ConBatulations · 26/12/2025 10:25

We've done charity gifts for our own kids when they were younger. Not instead of other presents though. Once to sponsor hearing puppy training and once to sponsor a wild animal they like. Both times they got a related soft toy and regular updates in the post.

Giving to charity on your grandkids behalf without thinking of their interests and without providing evidence is not really on. Most teens are happy with chocolate and money from grandparents if they don't know what to buy.

Sparklesandspandexgallore · 26/12/2025 10:25

I think it’s fine to say that you don’t want to receive gifts and so please donate to the charity of your choice.
I don’t think it’s fine the other way round.

Sparklesandspandexgallore · 26/12/2025 10:27

I would also expect to choose the specific charity at the very least.

YouBelongHere · 26/12/2025 10:30

YANBU - my Nan doesn't buy any xmas presents anymore because she has too many grandchildren to buy for, it would cost her a fortune.

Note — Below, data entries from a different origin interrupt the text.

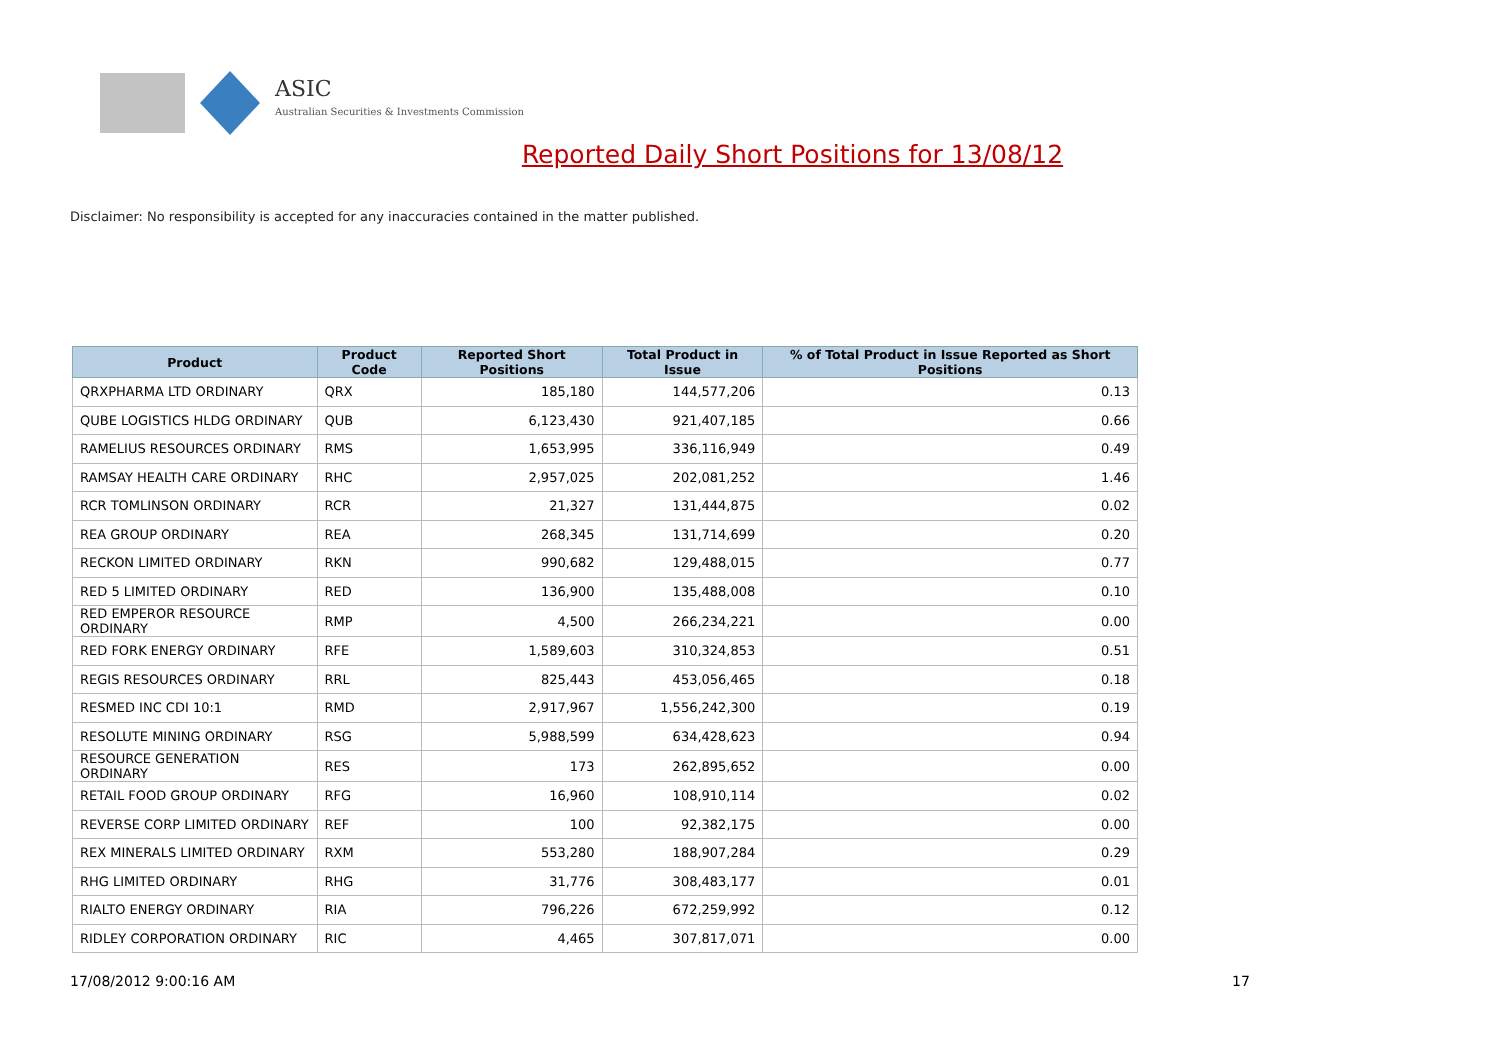ASIC
Australian Securities & Investments Commission
Reported Daily Short Positions for 13/08/12
Disclaimer: No responsibility is accepted for any inaccuracies contained in the matter published.
| Product | Product Code | Reported Short Positions | Total Product in Issue | % of Total Product in Issue Reported as Short Positions |
| --- | --- | --- | --- | --- |
| QRXPHARMA LTD ORDINARY | QRX | 185,180 | 144,577,206 | 0.13 |
| QUBE LOGISTICS HLDG ORDINARY | QUB | 6,123,430 | 921,407,185 | 0.66 |
| RAMELIUS RESOURCES ORDINARY | RMS | 1,653,995 | 336,116,949 | 0.49 |
| RAMSAY HEALTH CARE ORDINARY | RHC | 2,957,025 | 202,081,252 | 1.46 |
| RCR TOMLINSON ORDINARY | RCR | 21,327 | 131,444,875 | 0.02 |
| REA GROUP ORDINARY | REA | 268,345 | 131,714,699 | 0.20 |
| RECKON LIMITED ORDINARY | RKN | 990,682 | 129,488,015 | 0.77 |
| RED 5 LIMITED ORDINARY | RED | 136,900 | 135,488,008 | 0.10 |
| RED EMPEROR RESOURCE ORDINARY | RMP | 4,500 | 266,234,221 | 0.00 |
| RED FORK ENERGY ORDINARY | RFE | 1,589,603 | 310,324,853 | 0.51 |
| REGIS RESOURCES ORDINARY | RRL | 825,443 | 453,056,465 | 0.18 |
| RESMED INC CDI 10:1 | RMD | 2,917,967 | 1,556,242,300 | 0.19 |
| RESOLUTE MINING ORDINARY | RSG | 5,988,599 | 634,428,623 | 0.94 |
| RESOURCE GENERATION ORDINARY | RES | 173 | 262,895,652 | 0.00 |
| RETAIL FOOD GROUP ORDINARY | RFG | 16,960 | 108,910,114 | 0.02 |
| REVERSE CORP LIMITED ORDINARY | REF | 100 | 92,382,175 | 0.00 |
| REX MINERALS LIMITED ORDINARY | RXM | 553,280 | 188,907,284 | 0.29 |
| RHG LIMITED ORDINARY | RHG | 31,776 | 308,483,177 | 0.01 |
| RIALTO ENERGY ORDINARY | RIA | 796,226 | 672,259,992 | 0.12 |
| RIDLEY CORPORATION ORDINARY | RIC | 4,465 | 307,817,071 | 0.00 |
17/08/2012 9:00:16 AM 17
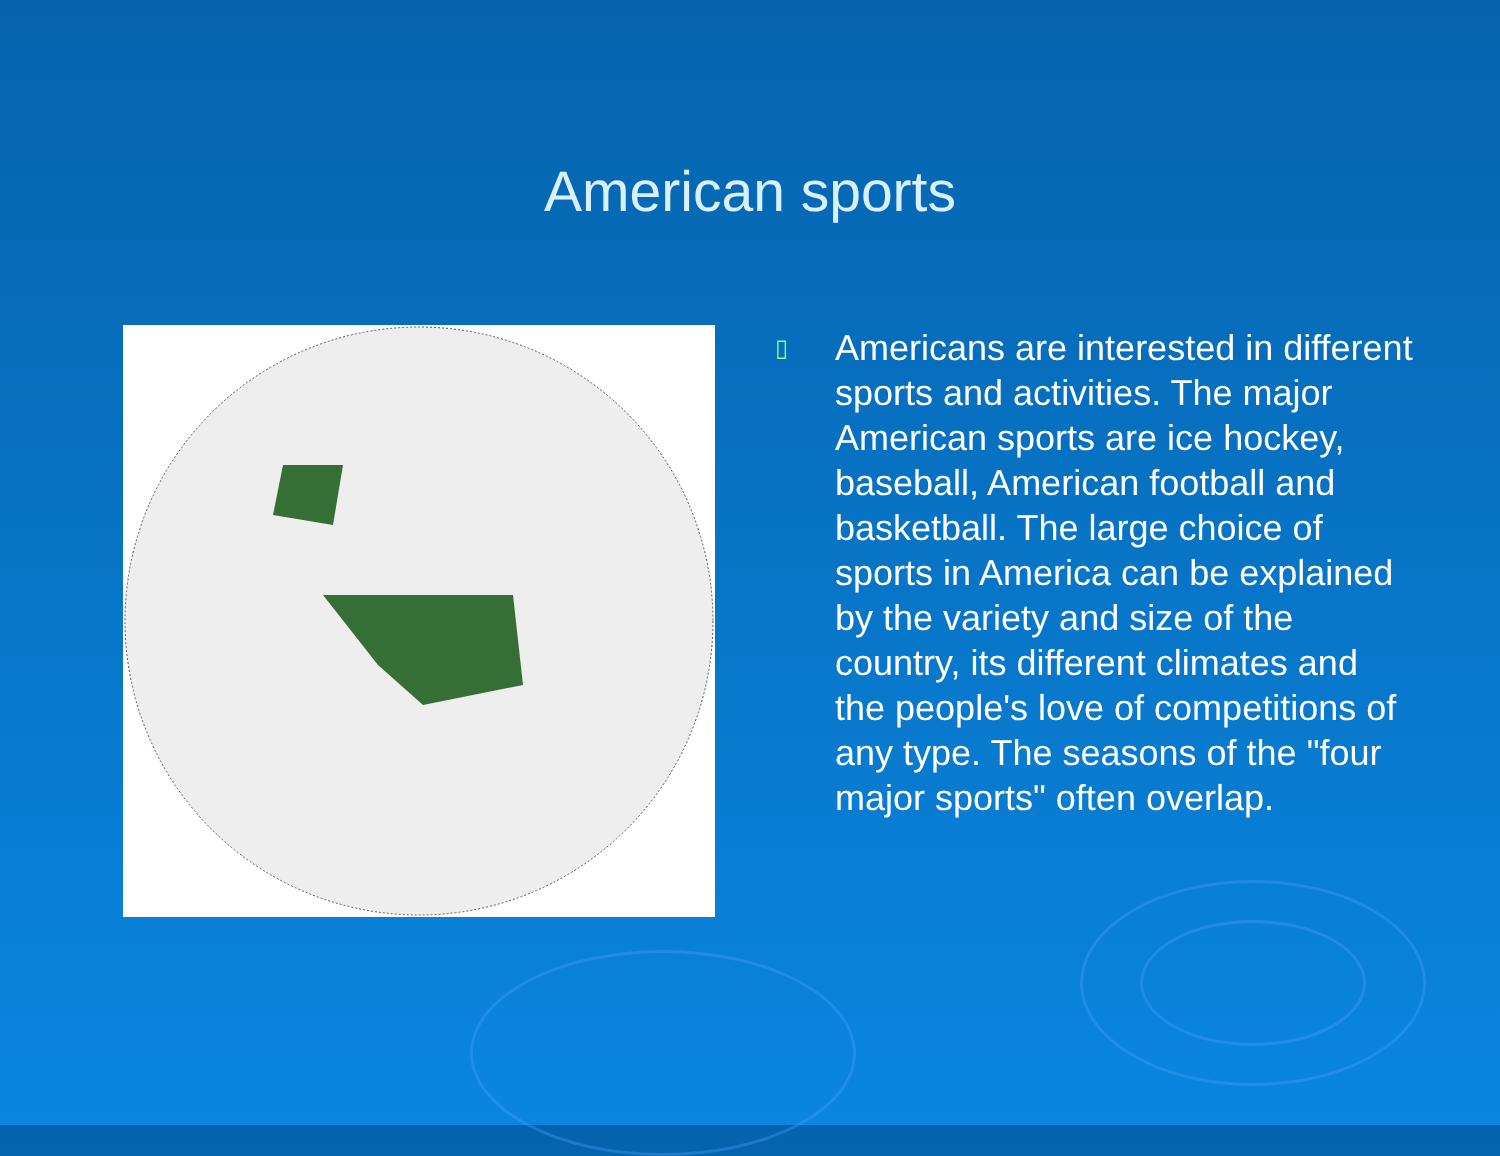American sports
▯
Americans are interested in different sports and activities. The major American sports are ice hockey, baseball, American football and basketball. The large choice of sports in America can be explained by the variety and size of the country, its different climates and the people's love of competitions of any type. The seasons of the "four major sports" often overlap.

She does do birthday presents. I got her a gift but she didn't ask for one.

It just sounds to me like they don't know what to buy them which is fine but just give them cash then? Or if it's similar to my Nan's situation where there's a lot of them just say they're not doing gifts at all and don't want any in return. I would also want to choose the charity if someone was doing that on my behalf!

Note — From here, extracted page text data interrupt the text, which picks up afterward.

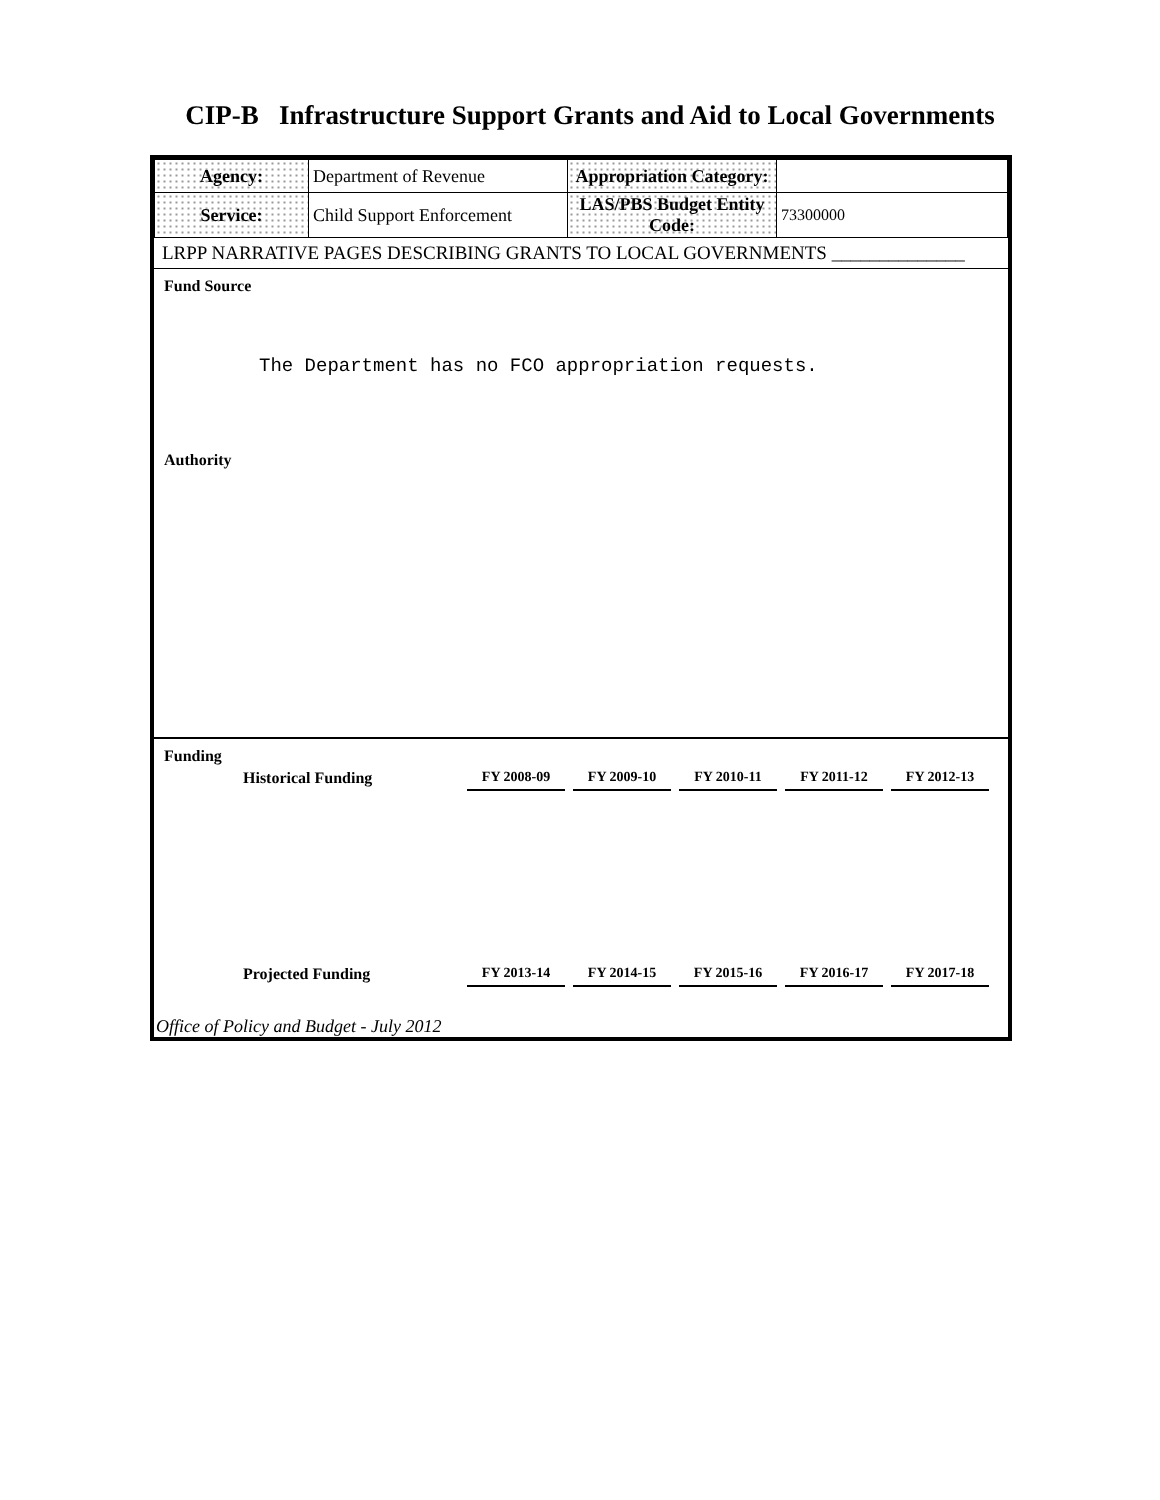CIP-B Infrastructure Support Grants and Aid to Local Governments
| Agency: | Department of Revenue | Appropriation Category: | |
| Service: | Child Support Enforcement | LAS/PBS Budget Entity Code: | 73300000 |
LRPP NARRATIVE PAGES DESCRIBING GRANTS TO LOCAL GOVERNMENTS ______________
Fund Source
The Department has no FCO appropriation requests.
Authority
Funding
| Historical Funding | FY 2008-09 | FY 2009-10 | FY 2010-11 | FY 2011-12 | FY 2012-13 |
| Projected Funding | FY 2013-14 | FY 2014-15 | FY 2015-16 | FY 2016-17 | FY 2017-18 |
Office of Policy and Budget - July 2012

Screamingabdabz · 26/12/2025 10:30

That’s totally shit. I don’t understand how it’s a gift to your children. It’s basically a ‘fuck you we’ve decided to give our money to Oxfam instead of our grandkids’. What is being ‘given’ to your children which represents the gift element? Other than a sense that their grandparents don’t give a flying fuck about them.

I think you’re being being passive about this - and I get why - the optics of getting arsey about a donation to a worthy charity might make you look like wanker of the week but I wouldn't care, I’d call them out on it and ask in the sweetest way ‘how is your donation to charity a gift for Ella and Mattie - can you explain to me?’

MamaJenni · 26/12/2025 10:31

Id also be inclined to donate theirs to a charity i know they would not agree with just to piss them off 🤪

upstairsdownstairscardboardbox · 26/12/2025 10:43

I founded and run a Charity. So PIL give ££ to a different, religious charity instead for all our Xmas and Bday presents. BIL gets lavish gifts. People are so fucking weird.

estrogone · 26/12/2025 11:09

Virtue signalling bullshit. That is what that is.

Mercurysinretrograde · 26/12/2025 11:09

“Dear Granny and Grandpa, than you very much for the donation to charity on our behalf. Please can you let me know which charity it is [as we are doing charity project at school and I would love to tell the class about the charity that we have been supporting for [x] years].”

mamajong · 26/12/2025 11:11

Im surprised by the responses on here, surely its up to them what they do with their money? No one should expect a gift, family or otherwise. Christmas seems so entitled now with peoples gift expectations sky high. I appreciate gifts but dont expect them and have raised my kids the same. I think its fine but clearly im in the minority!

Creu · 26/12/2025 11:19

Do they come to you for Christmas dinner (or any food over the festive season)? I would say I’ve donated their meals to XXXX charity instead and serve them a bowl of cabbage soup whilst I ate a lovely meal.

I wouldn’t really, but I’d say it to see their reactions!

AllPlayedOut · 26/12/2025 11:20

mamajong · 26/12/2025 11:11

Im surprised by the responses on here, surely its up to them what they do with their money? No one should expect a gift, family or otherwise. Christmas seems so entitled now with peoples gift expectations sky high. I appreciate gifts but dont expect them and have raised my kids the same. I think its fine but clearly im in the minority!

Of course it’s up to them but it isn’t actually a gift in any way, shape or form. OP’s teens haven’t requested that their Grandparents donate to charity instead so there’s no gift element. If they were passionate about X cause and requested that their grandparents donate to that particular cause instead of giving them a gift, that would be different.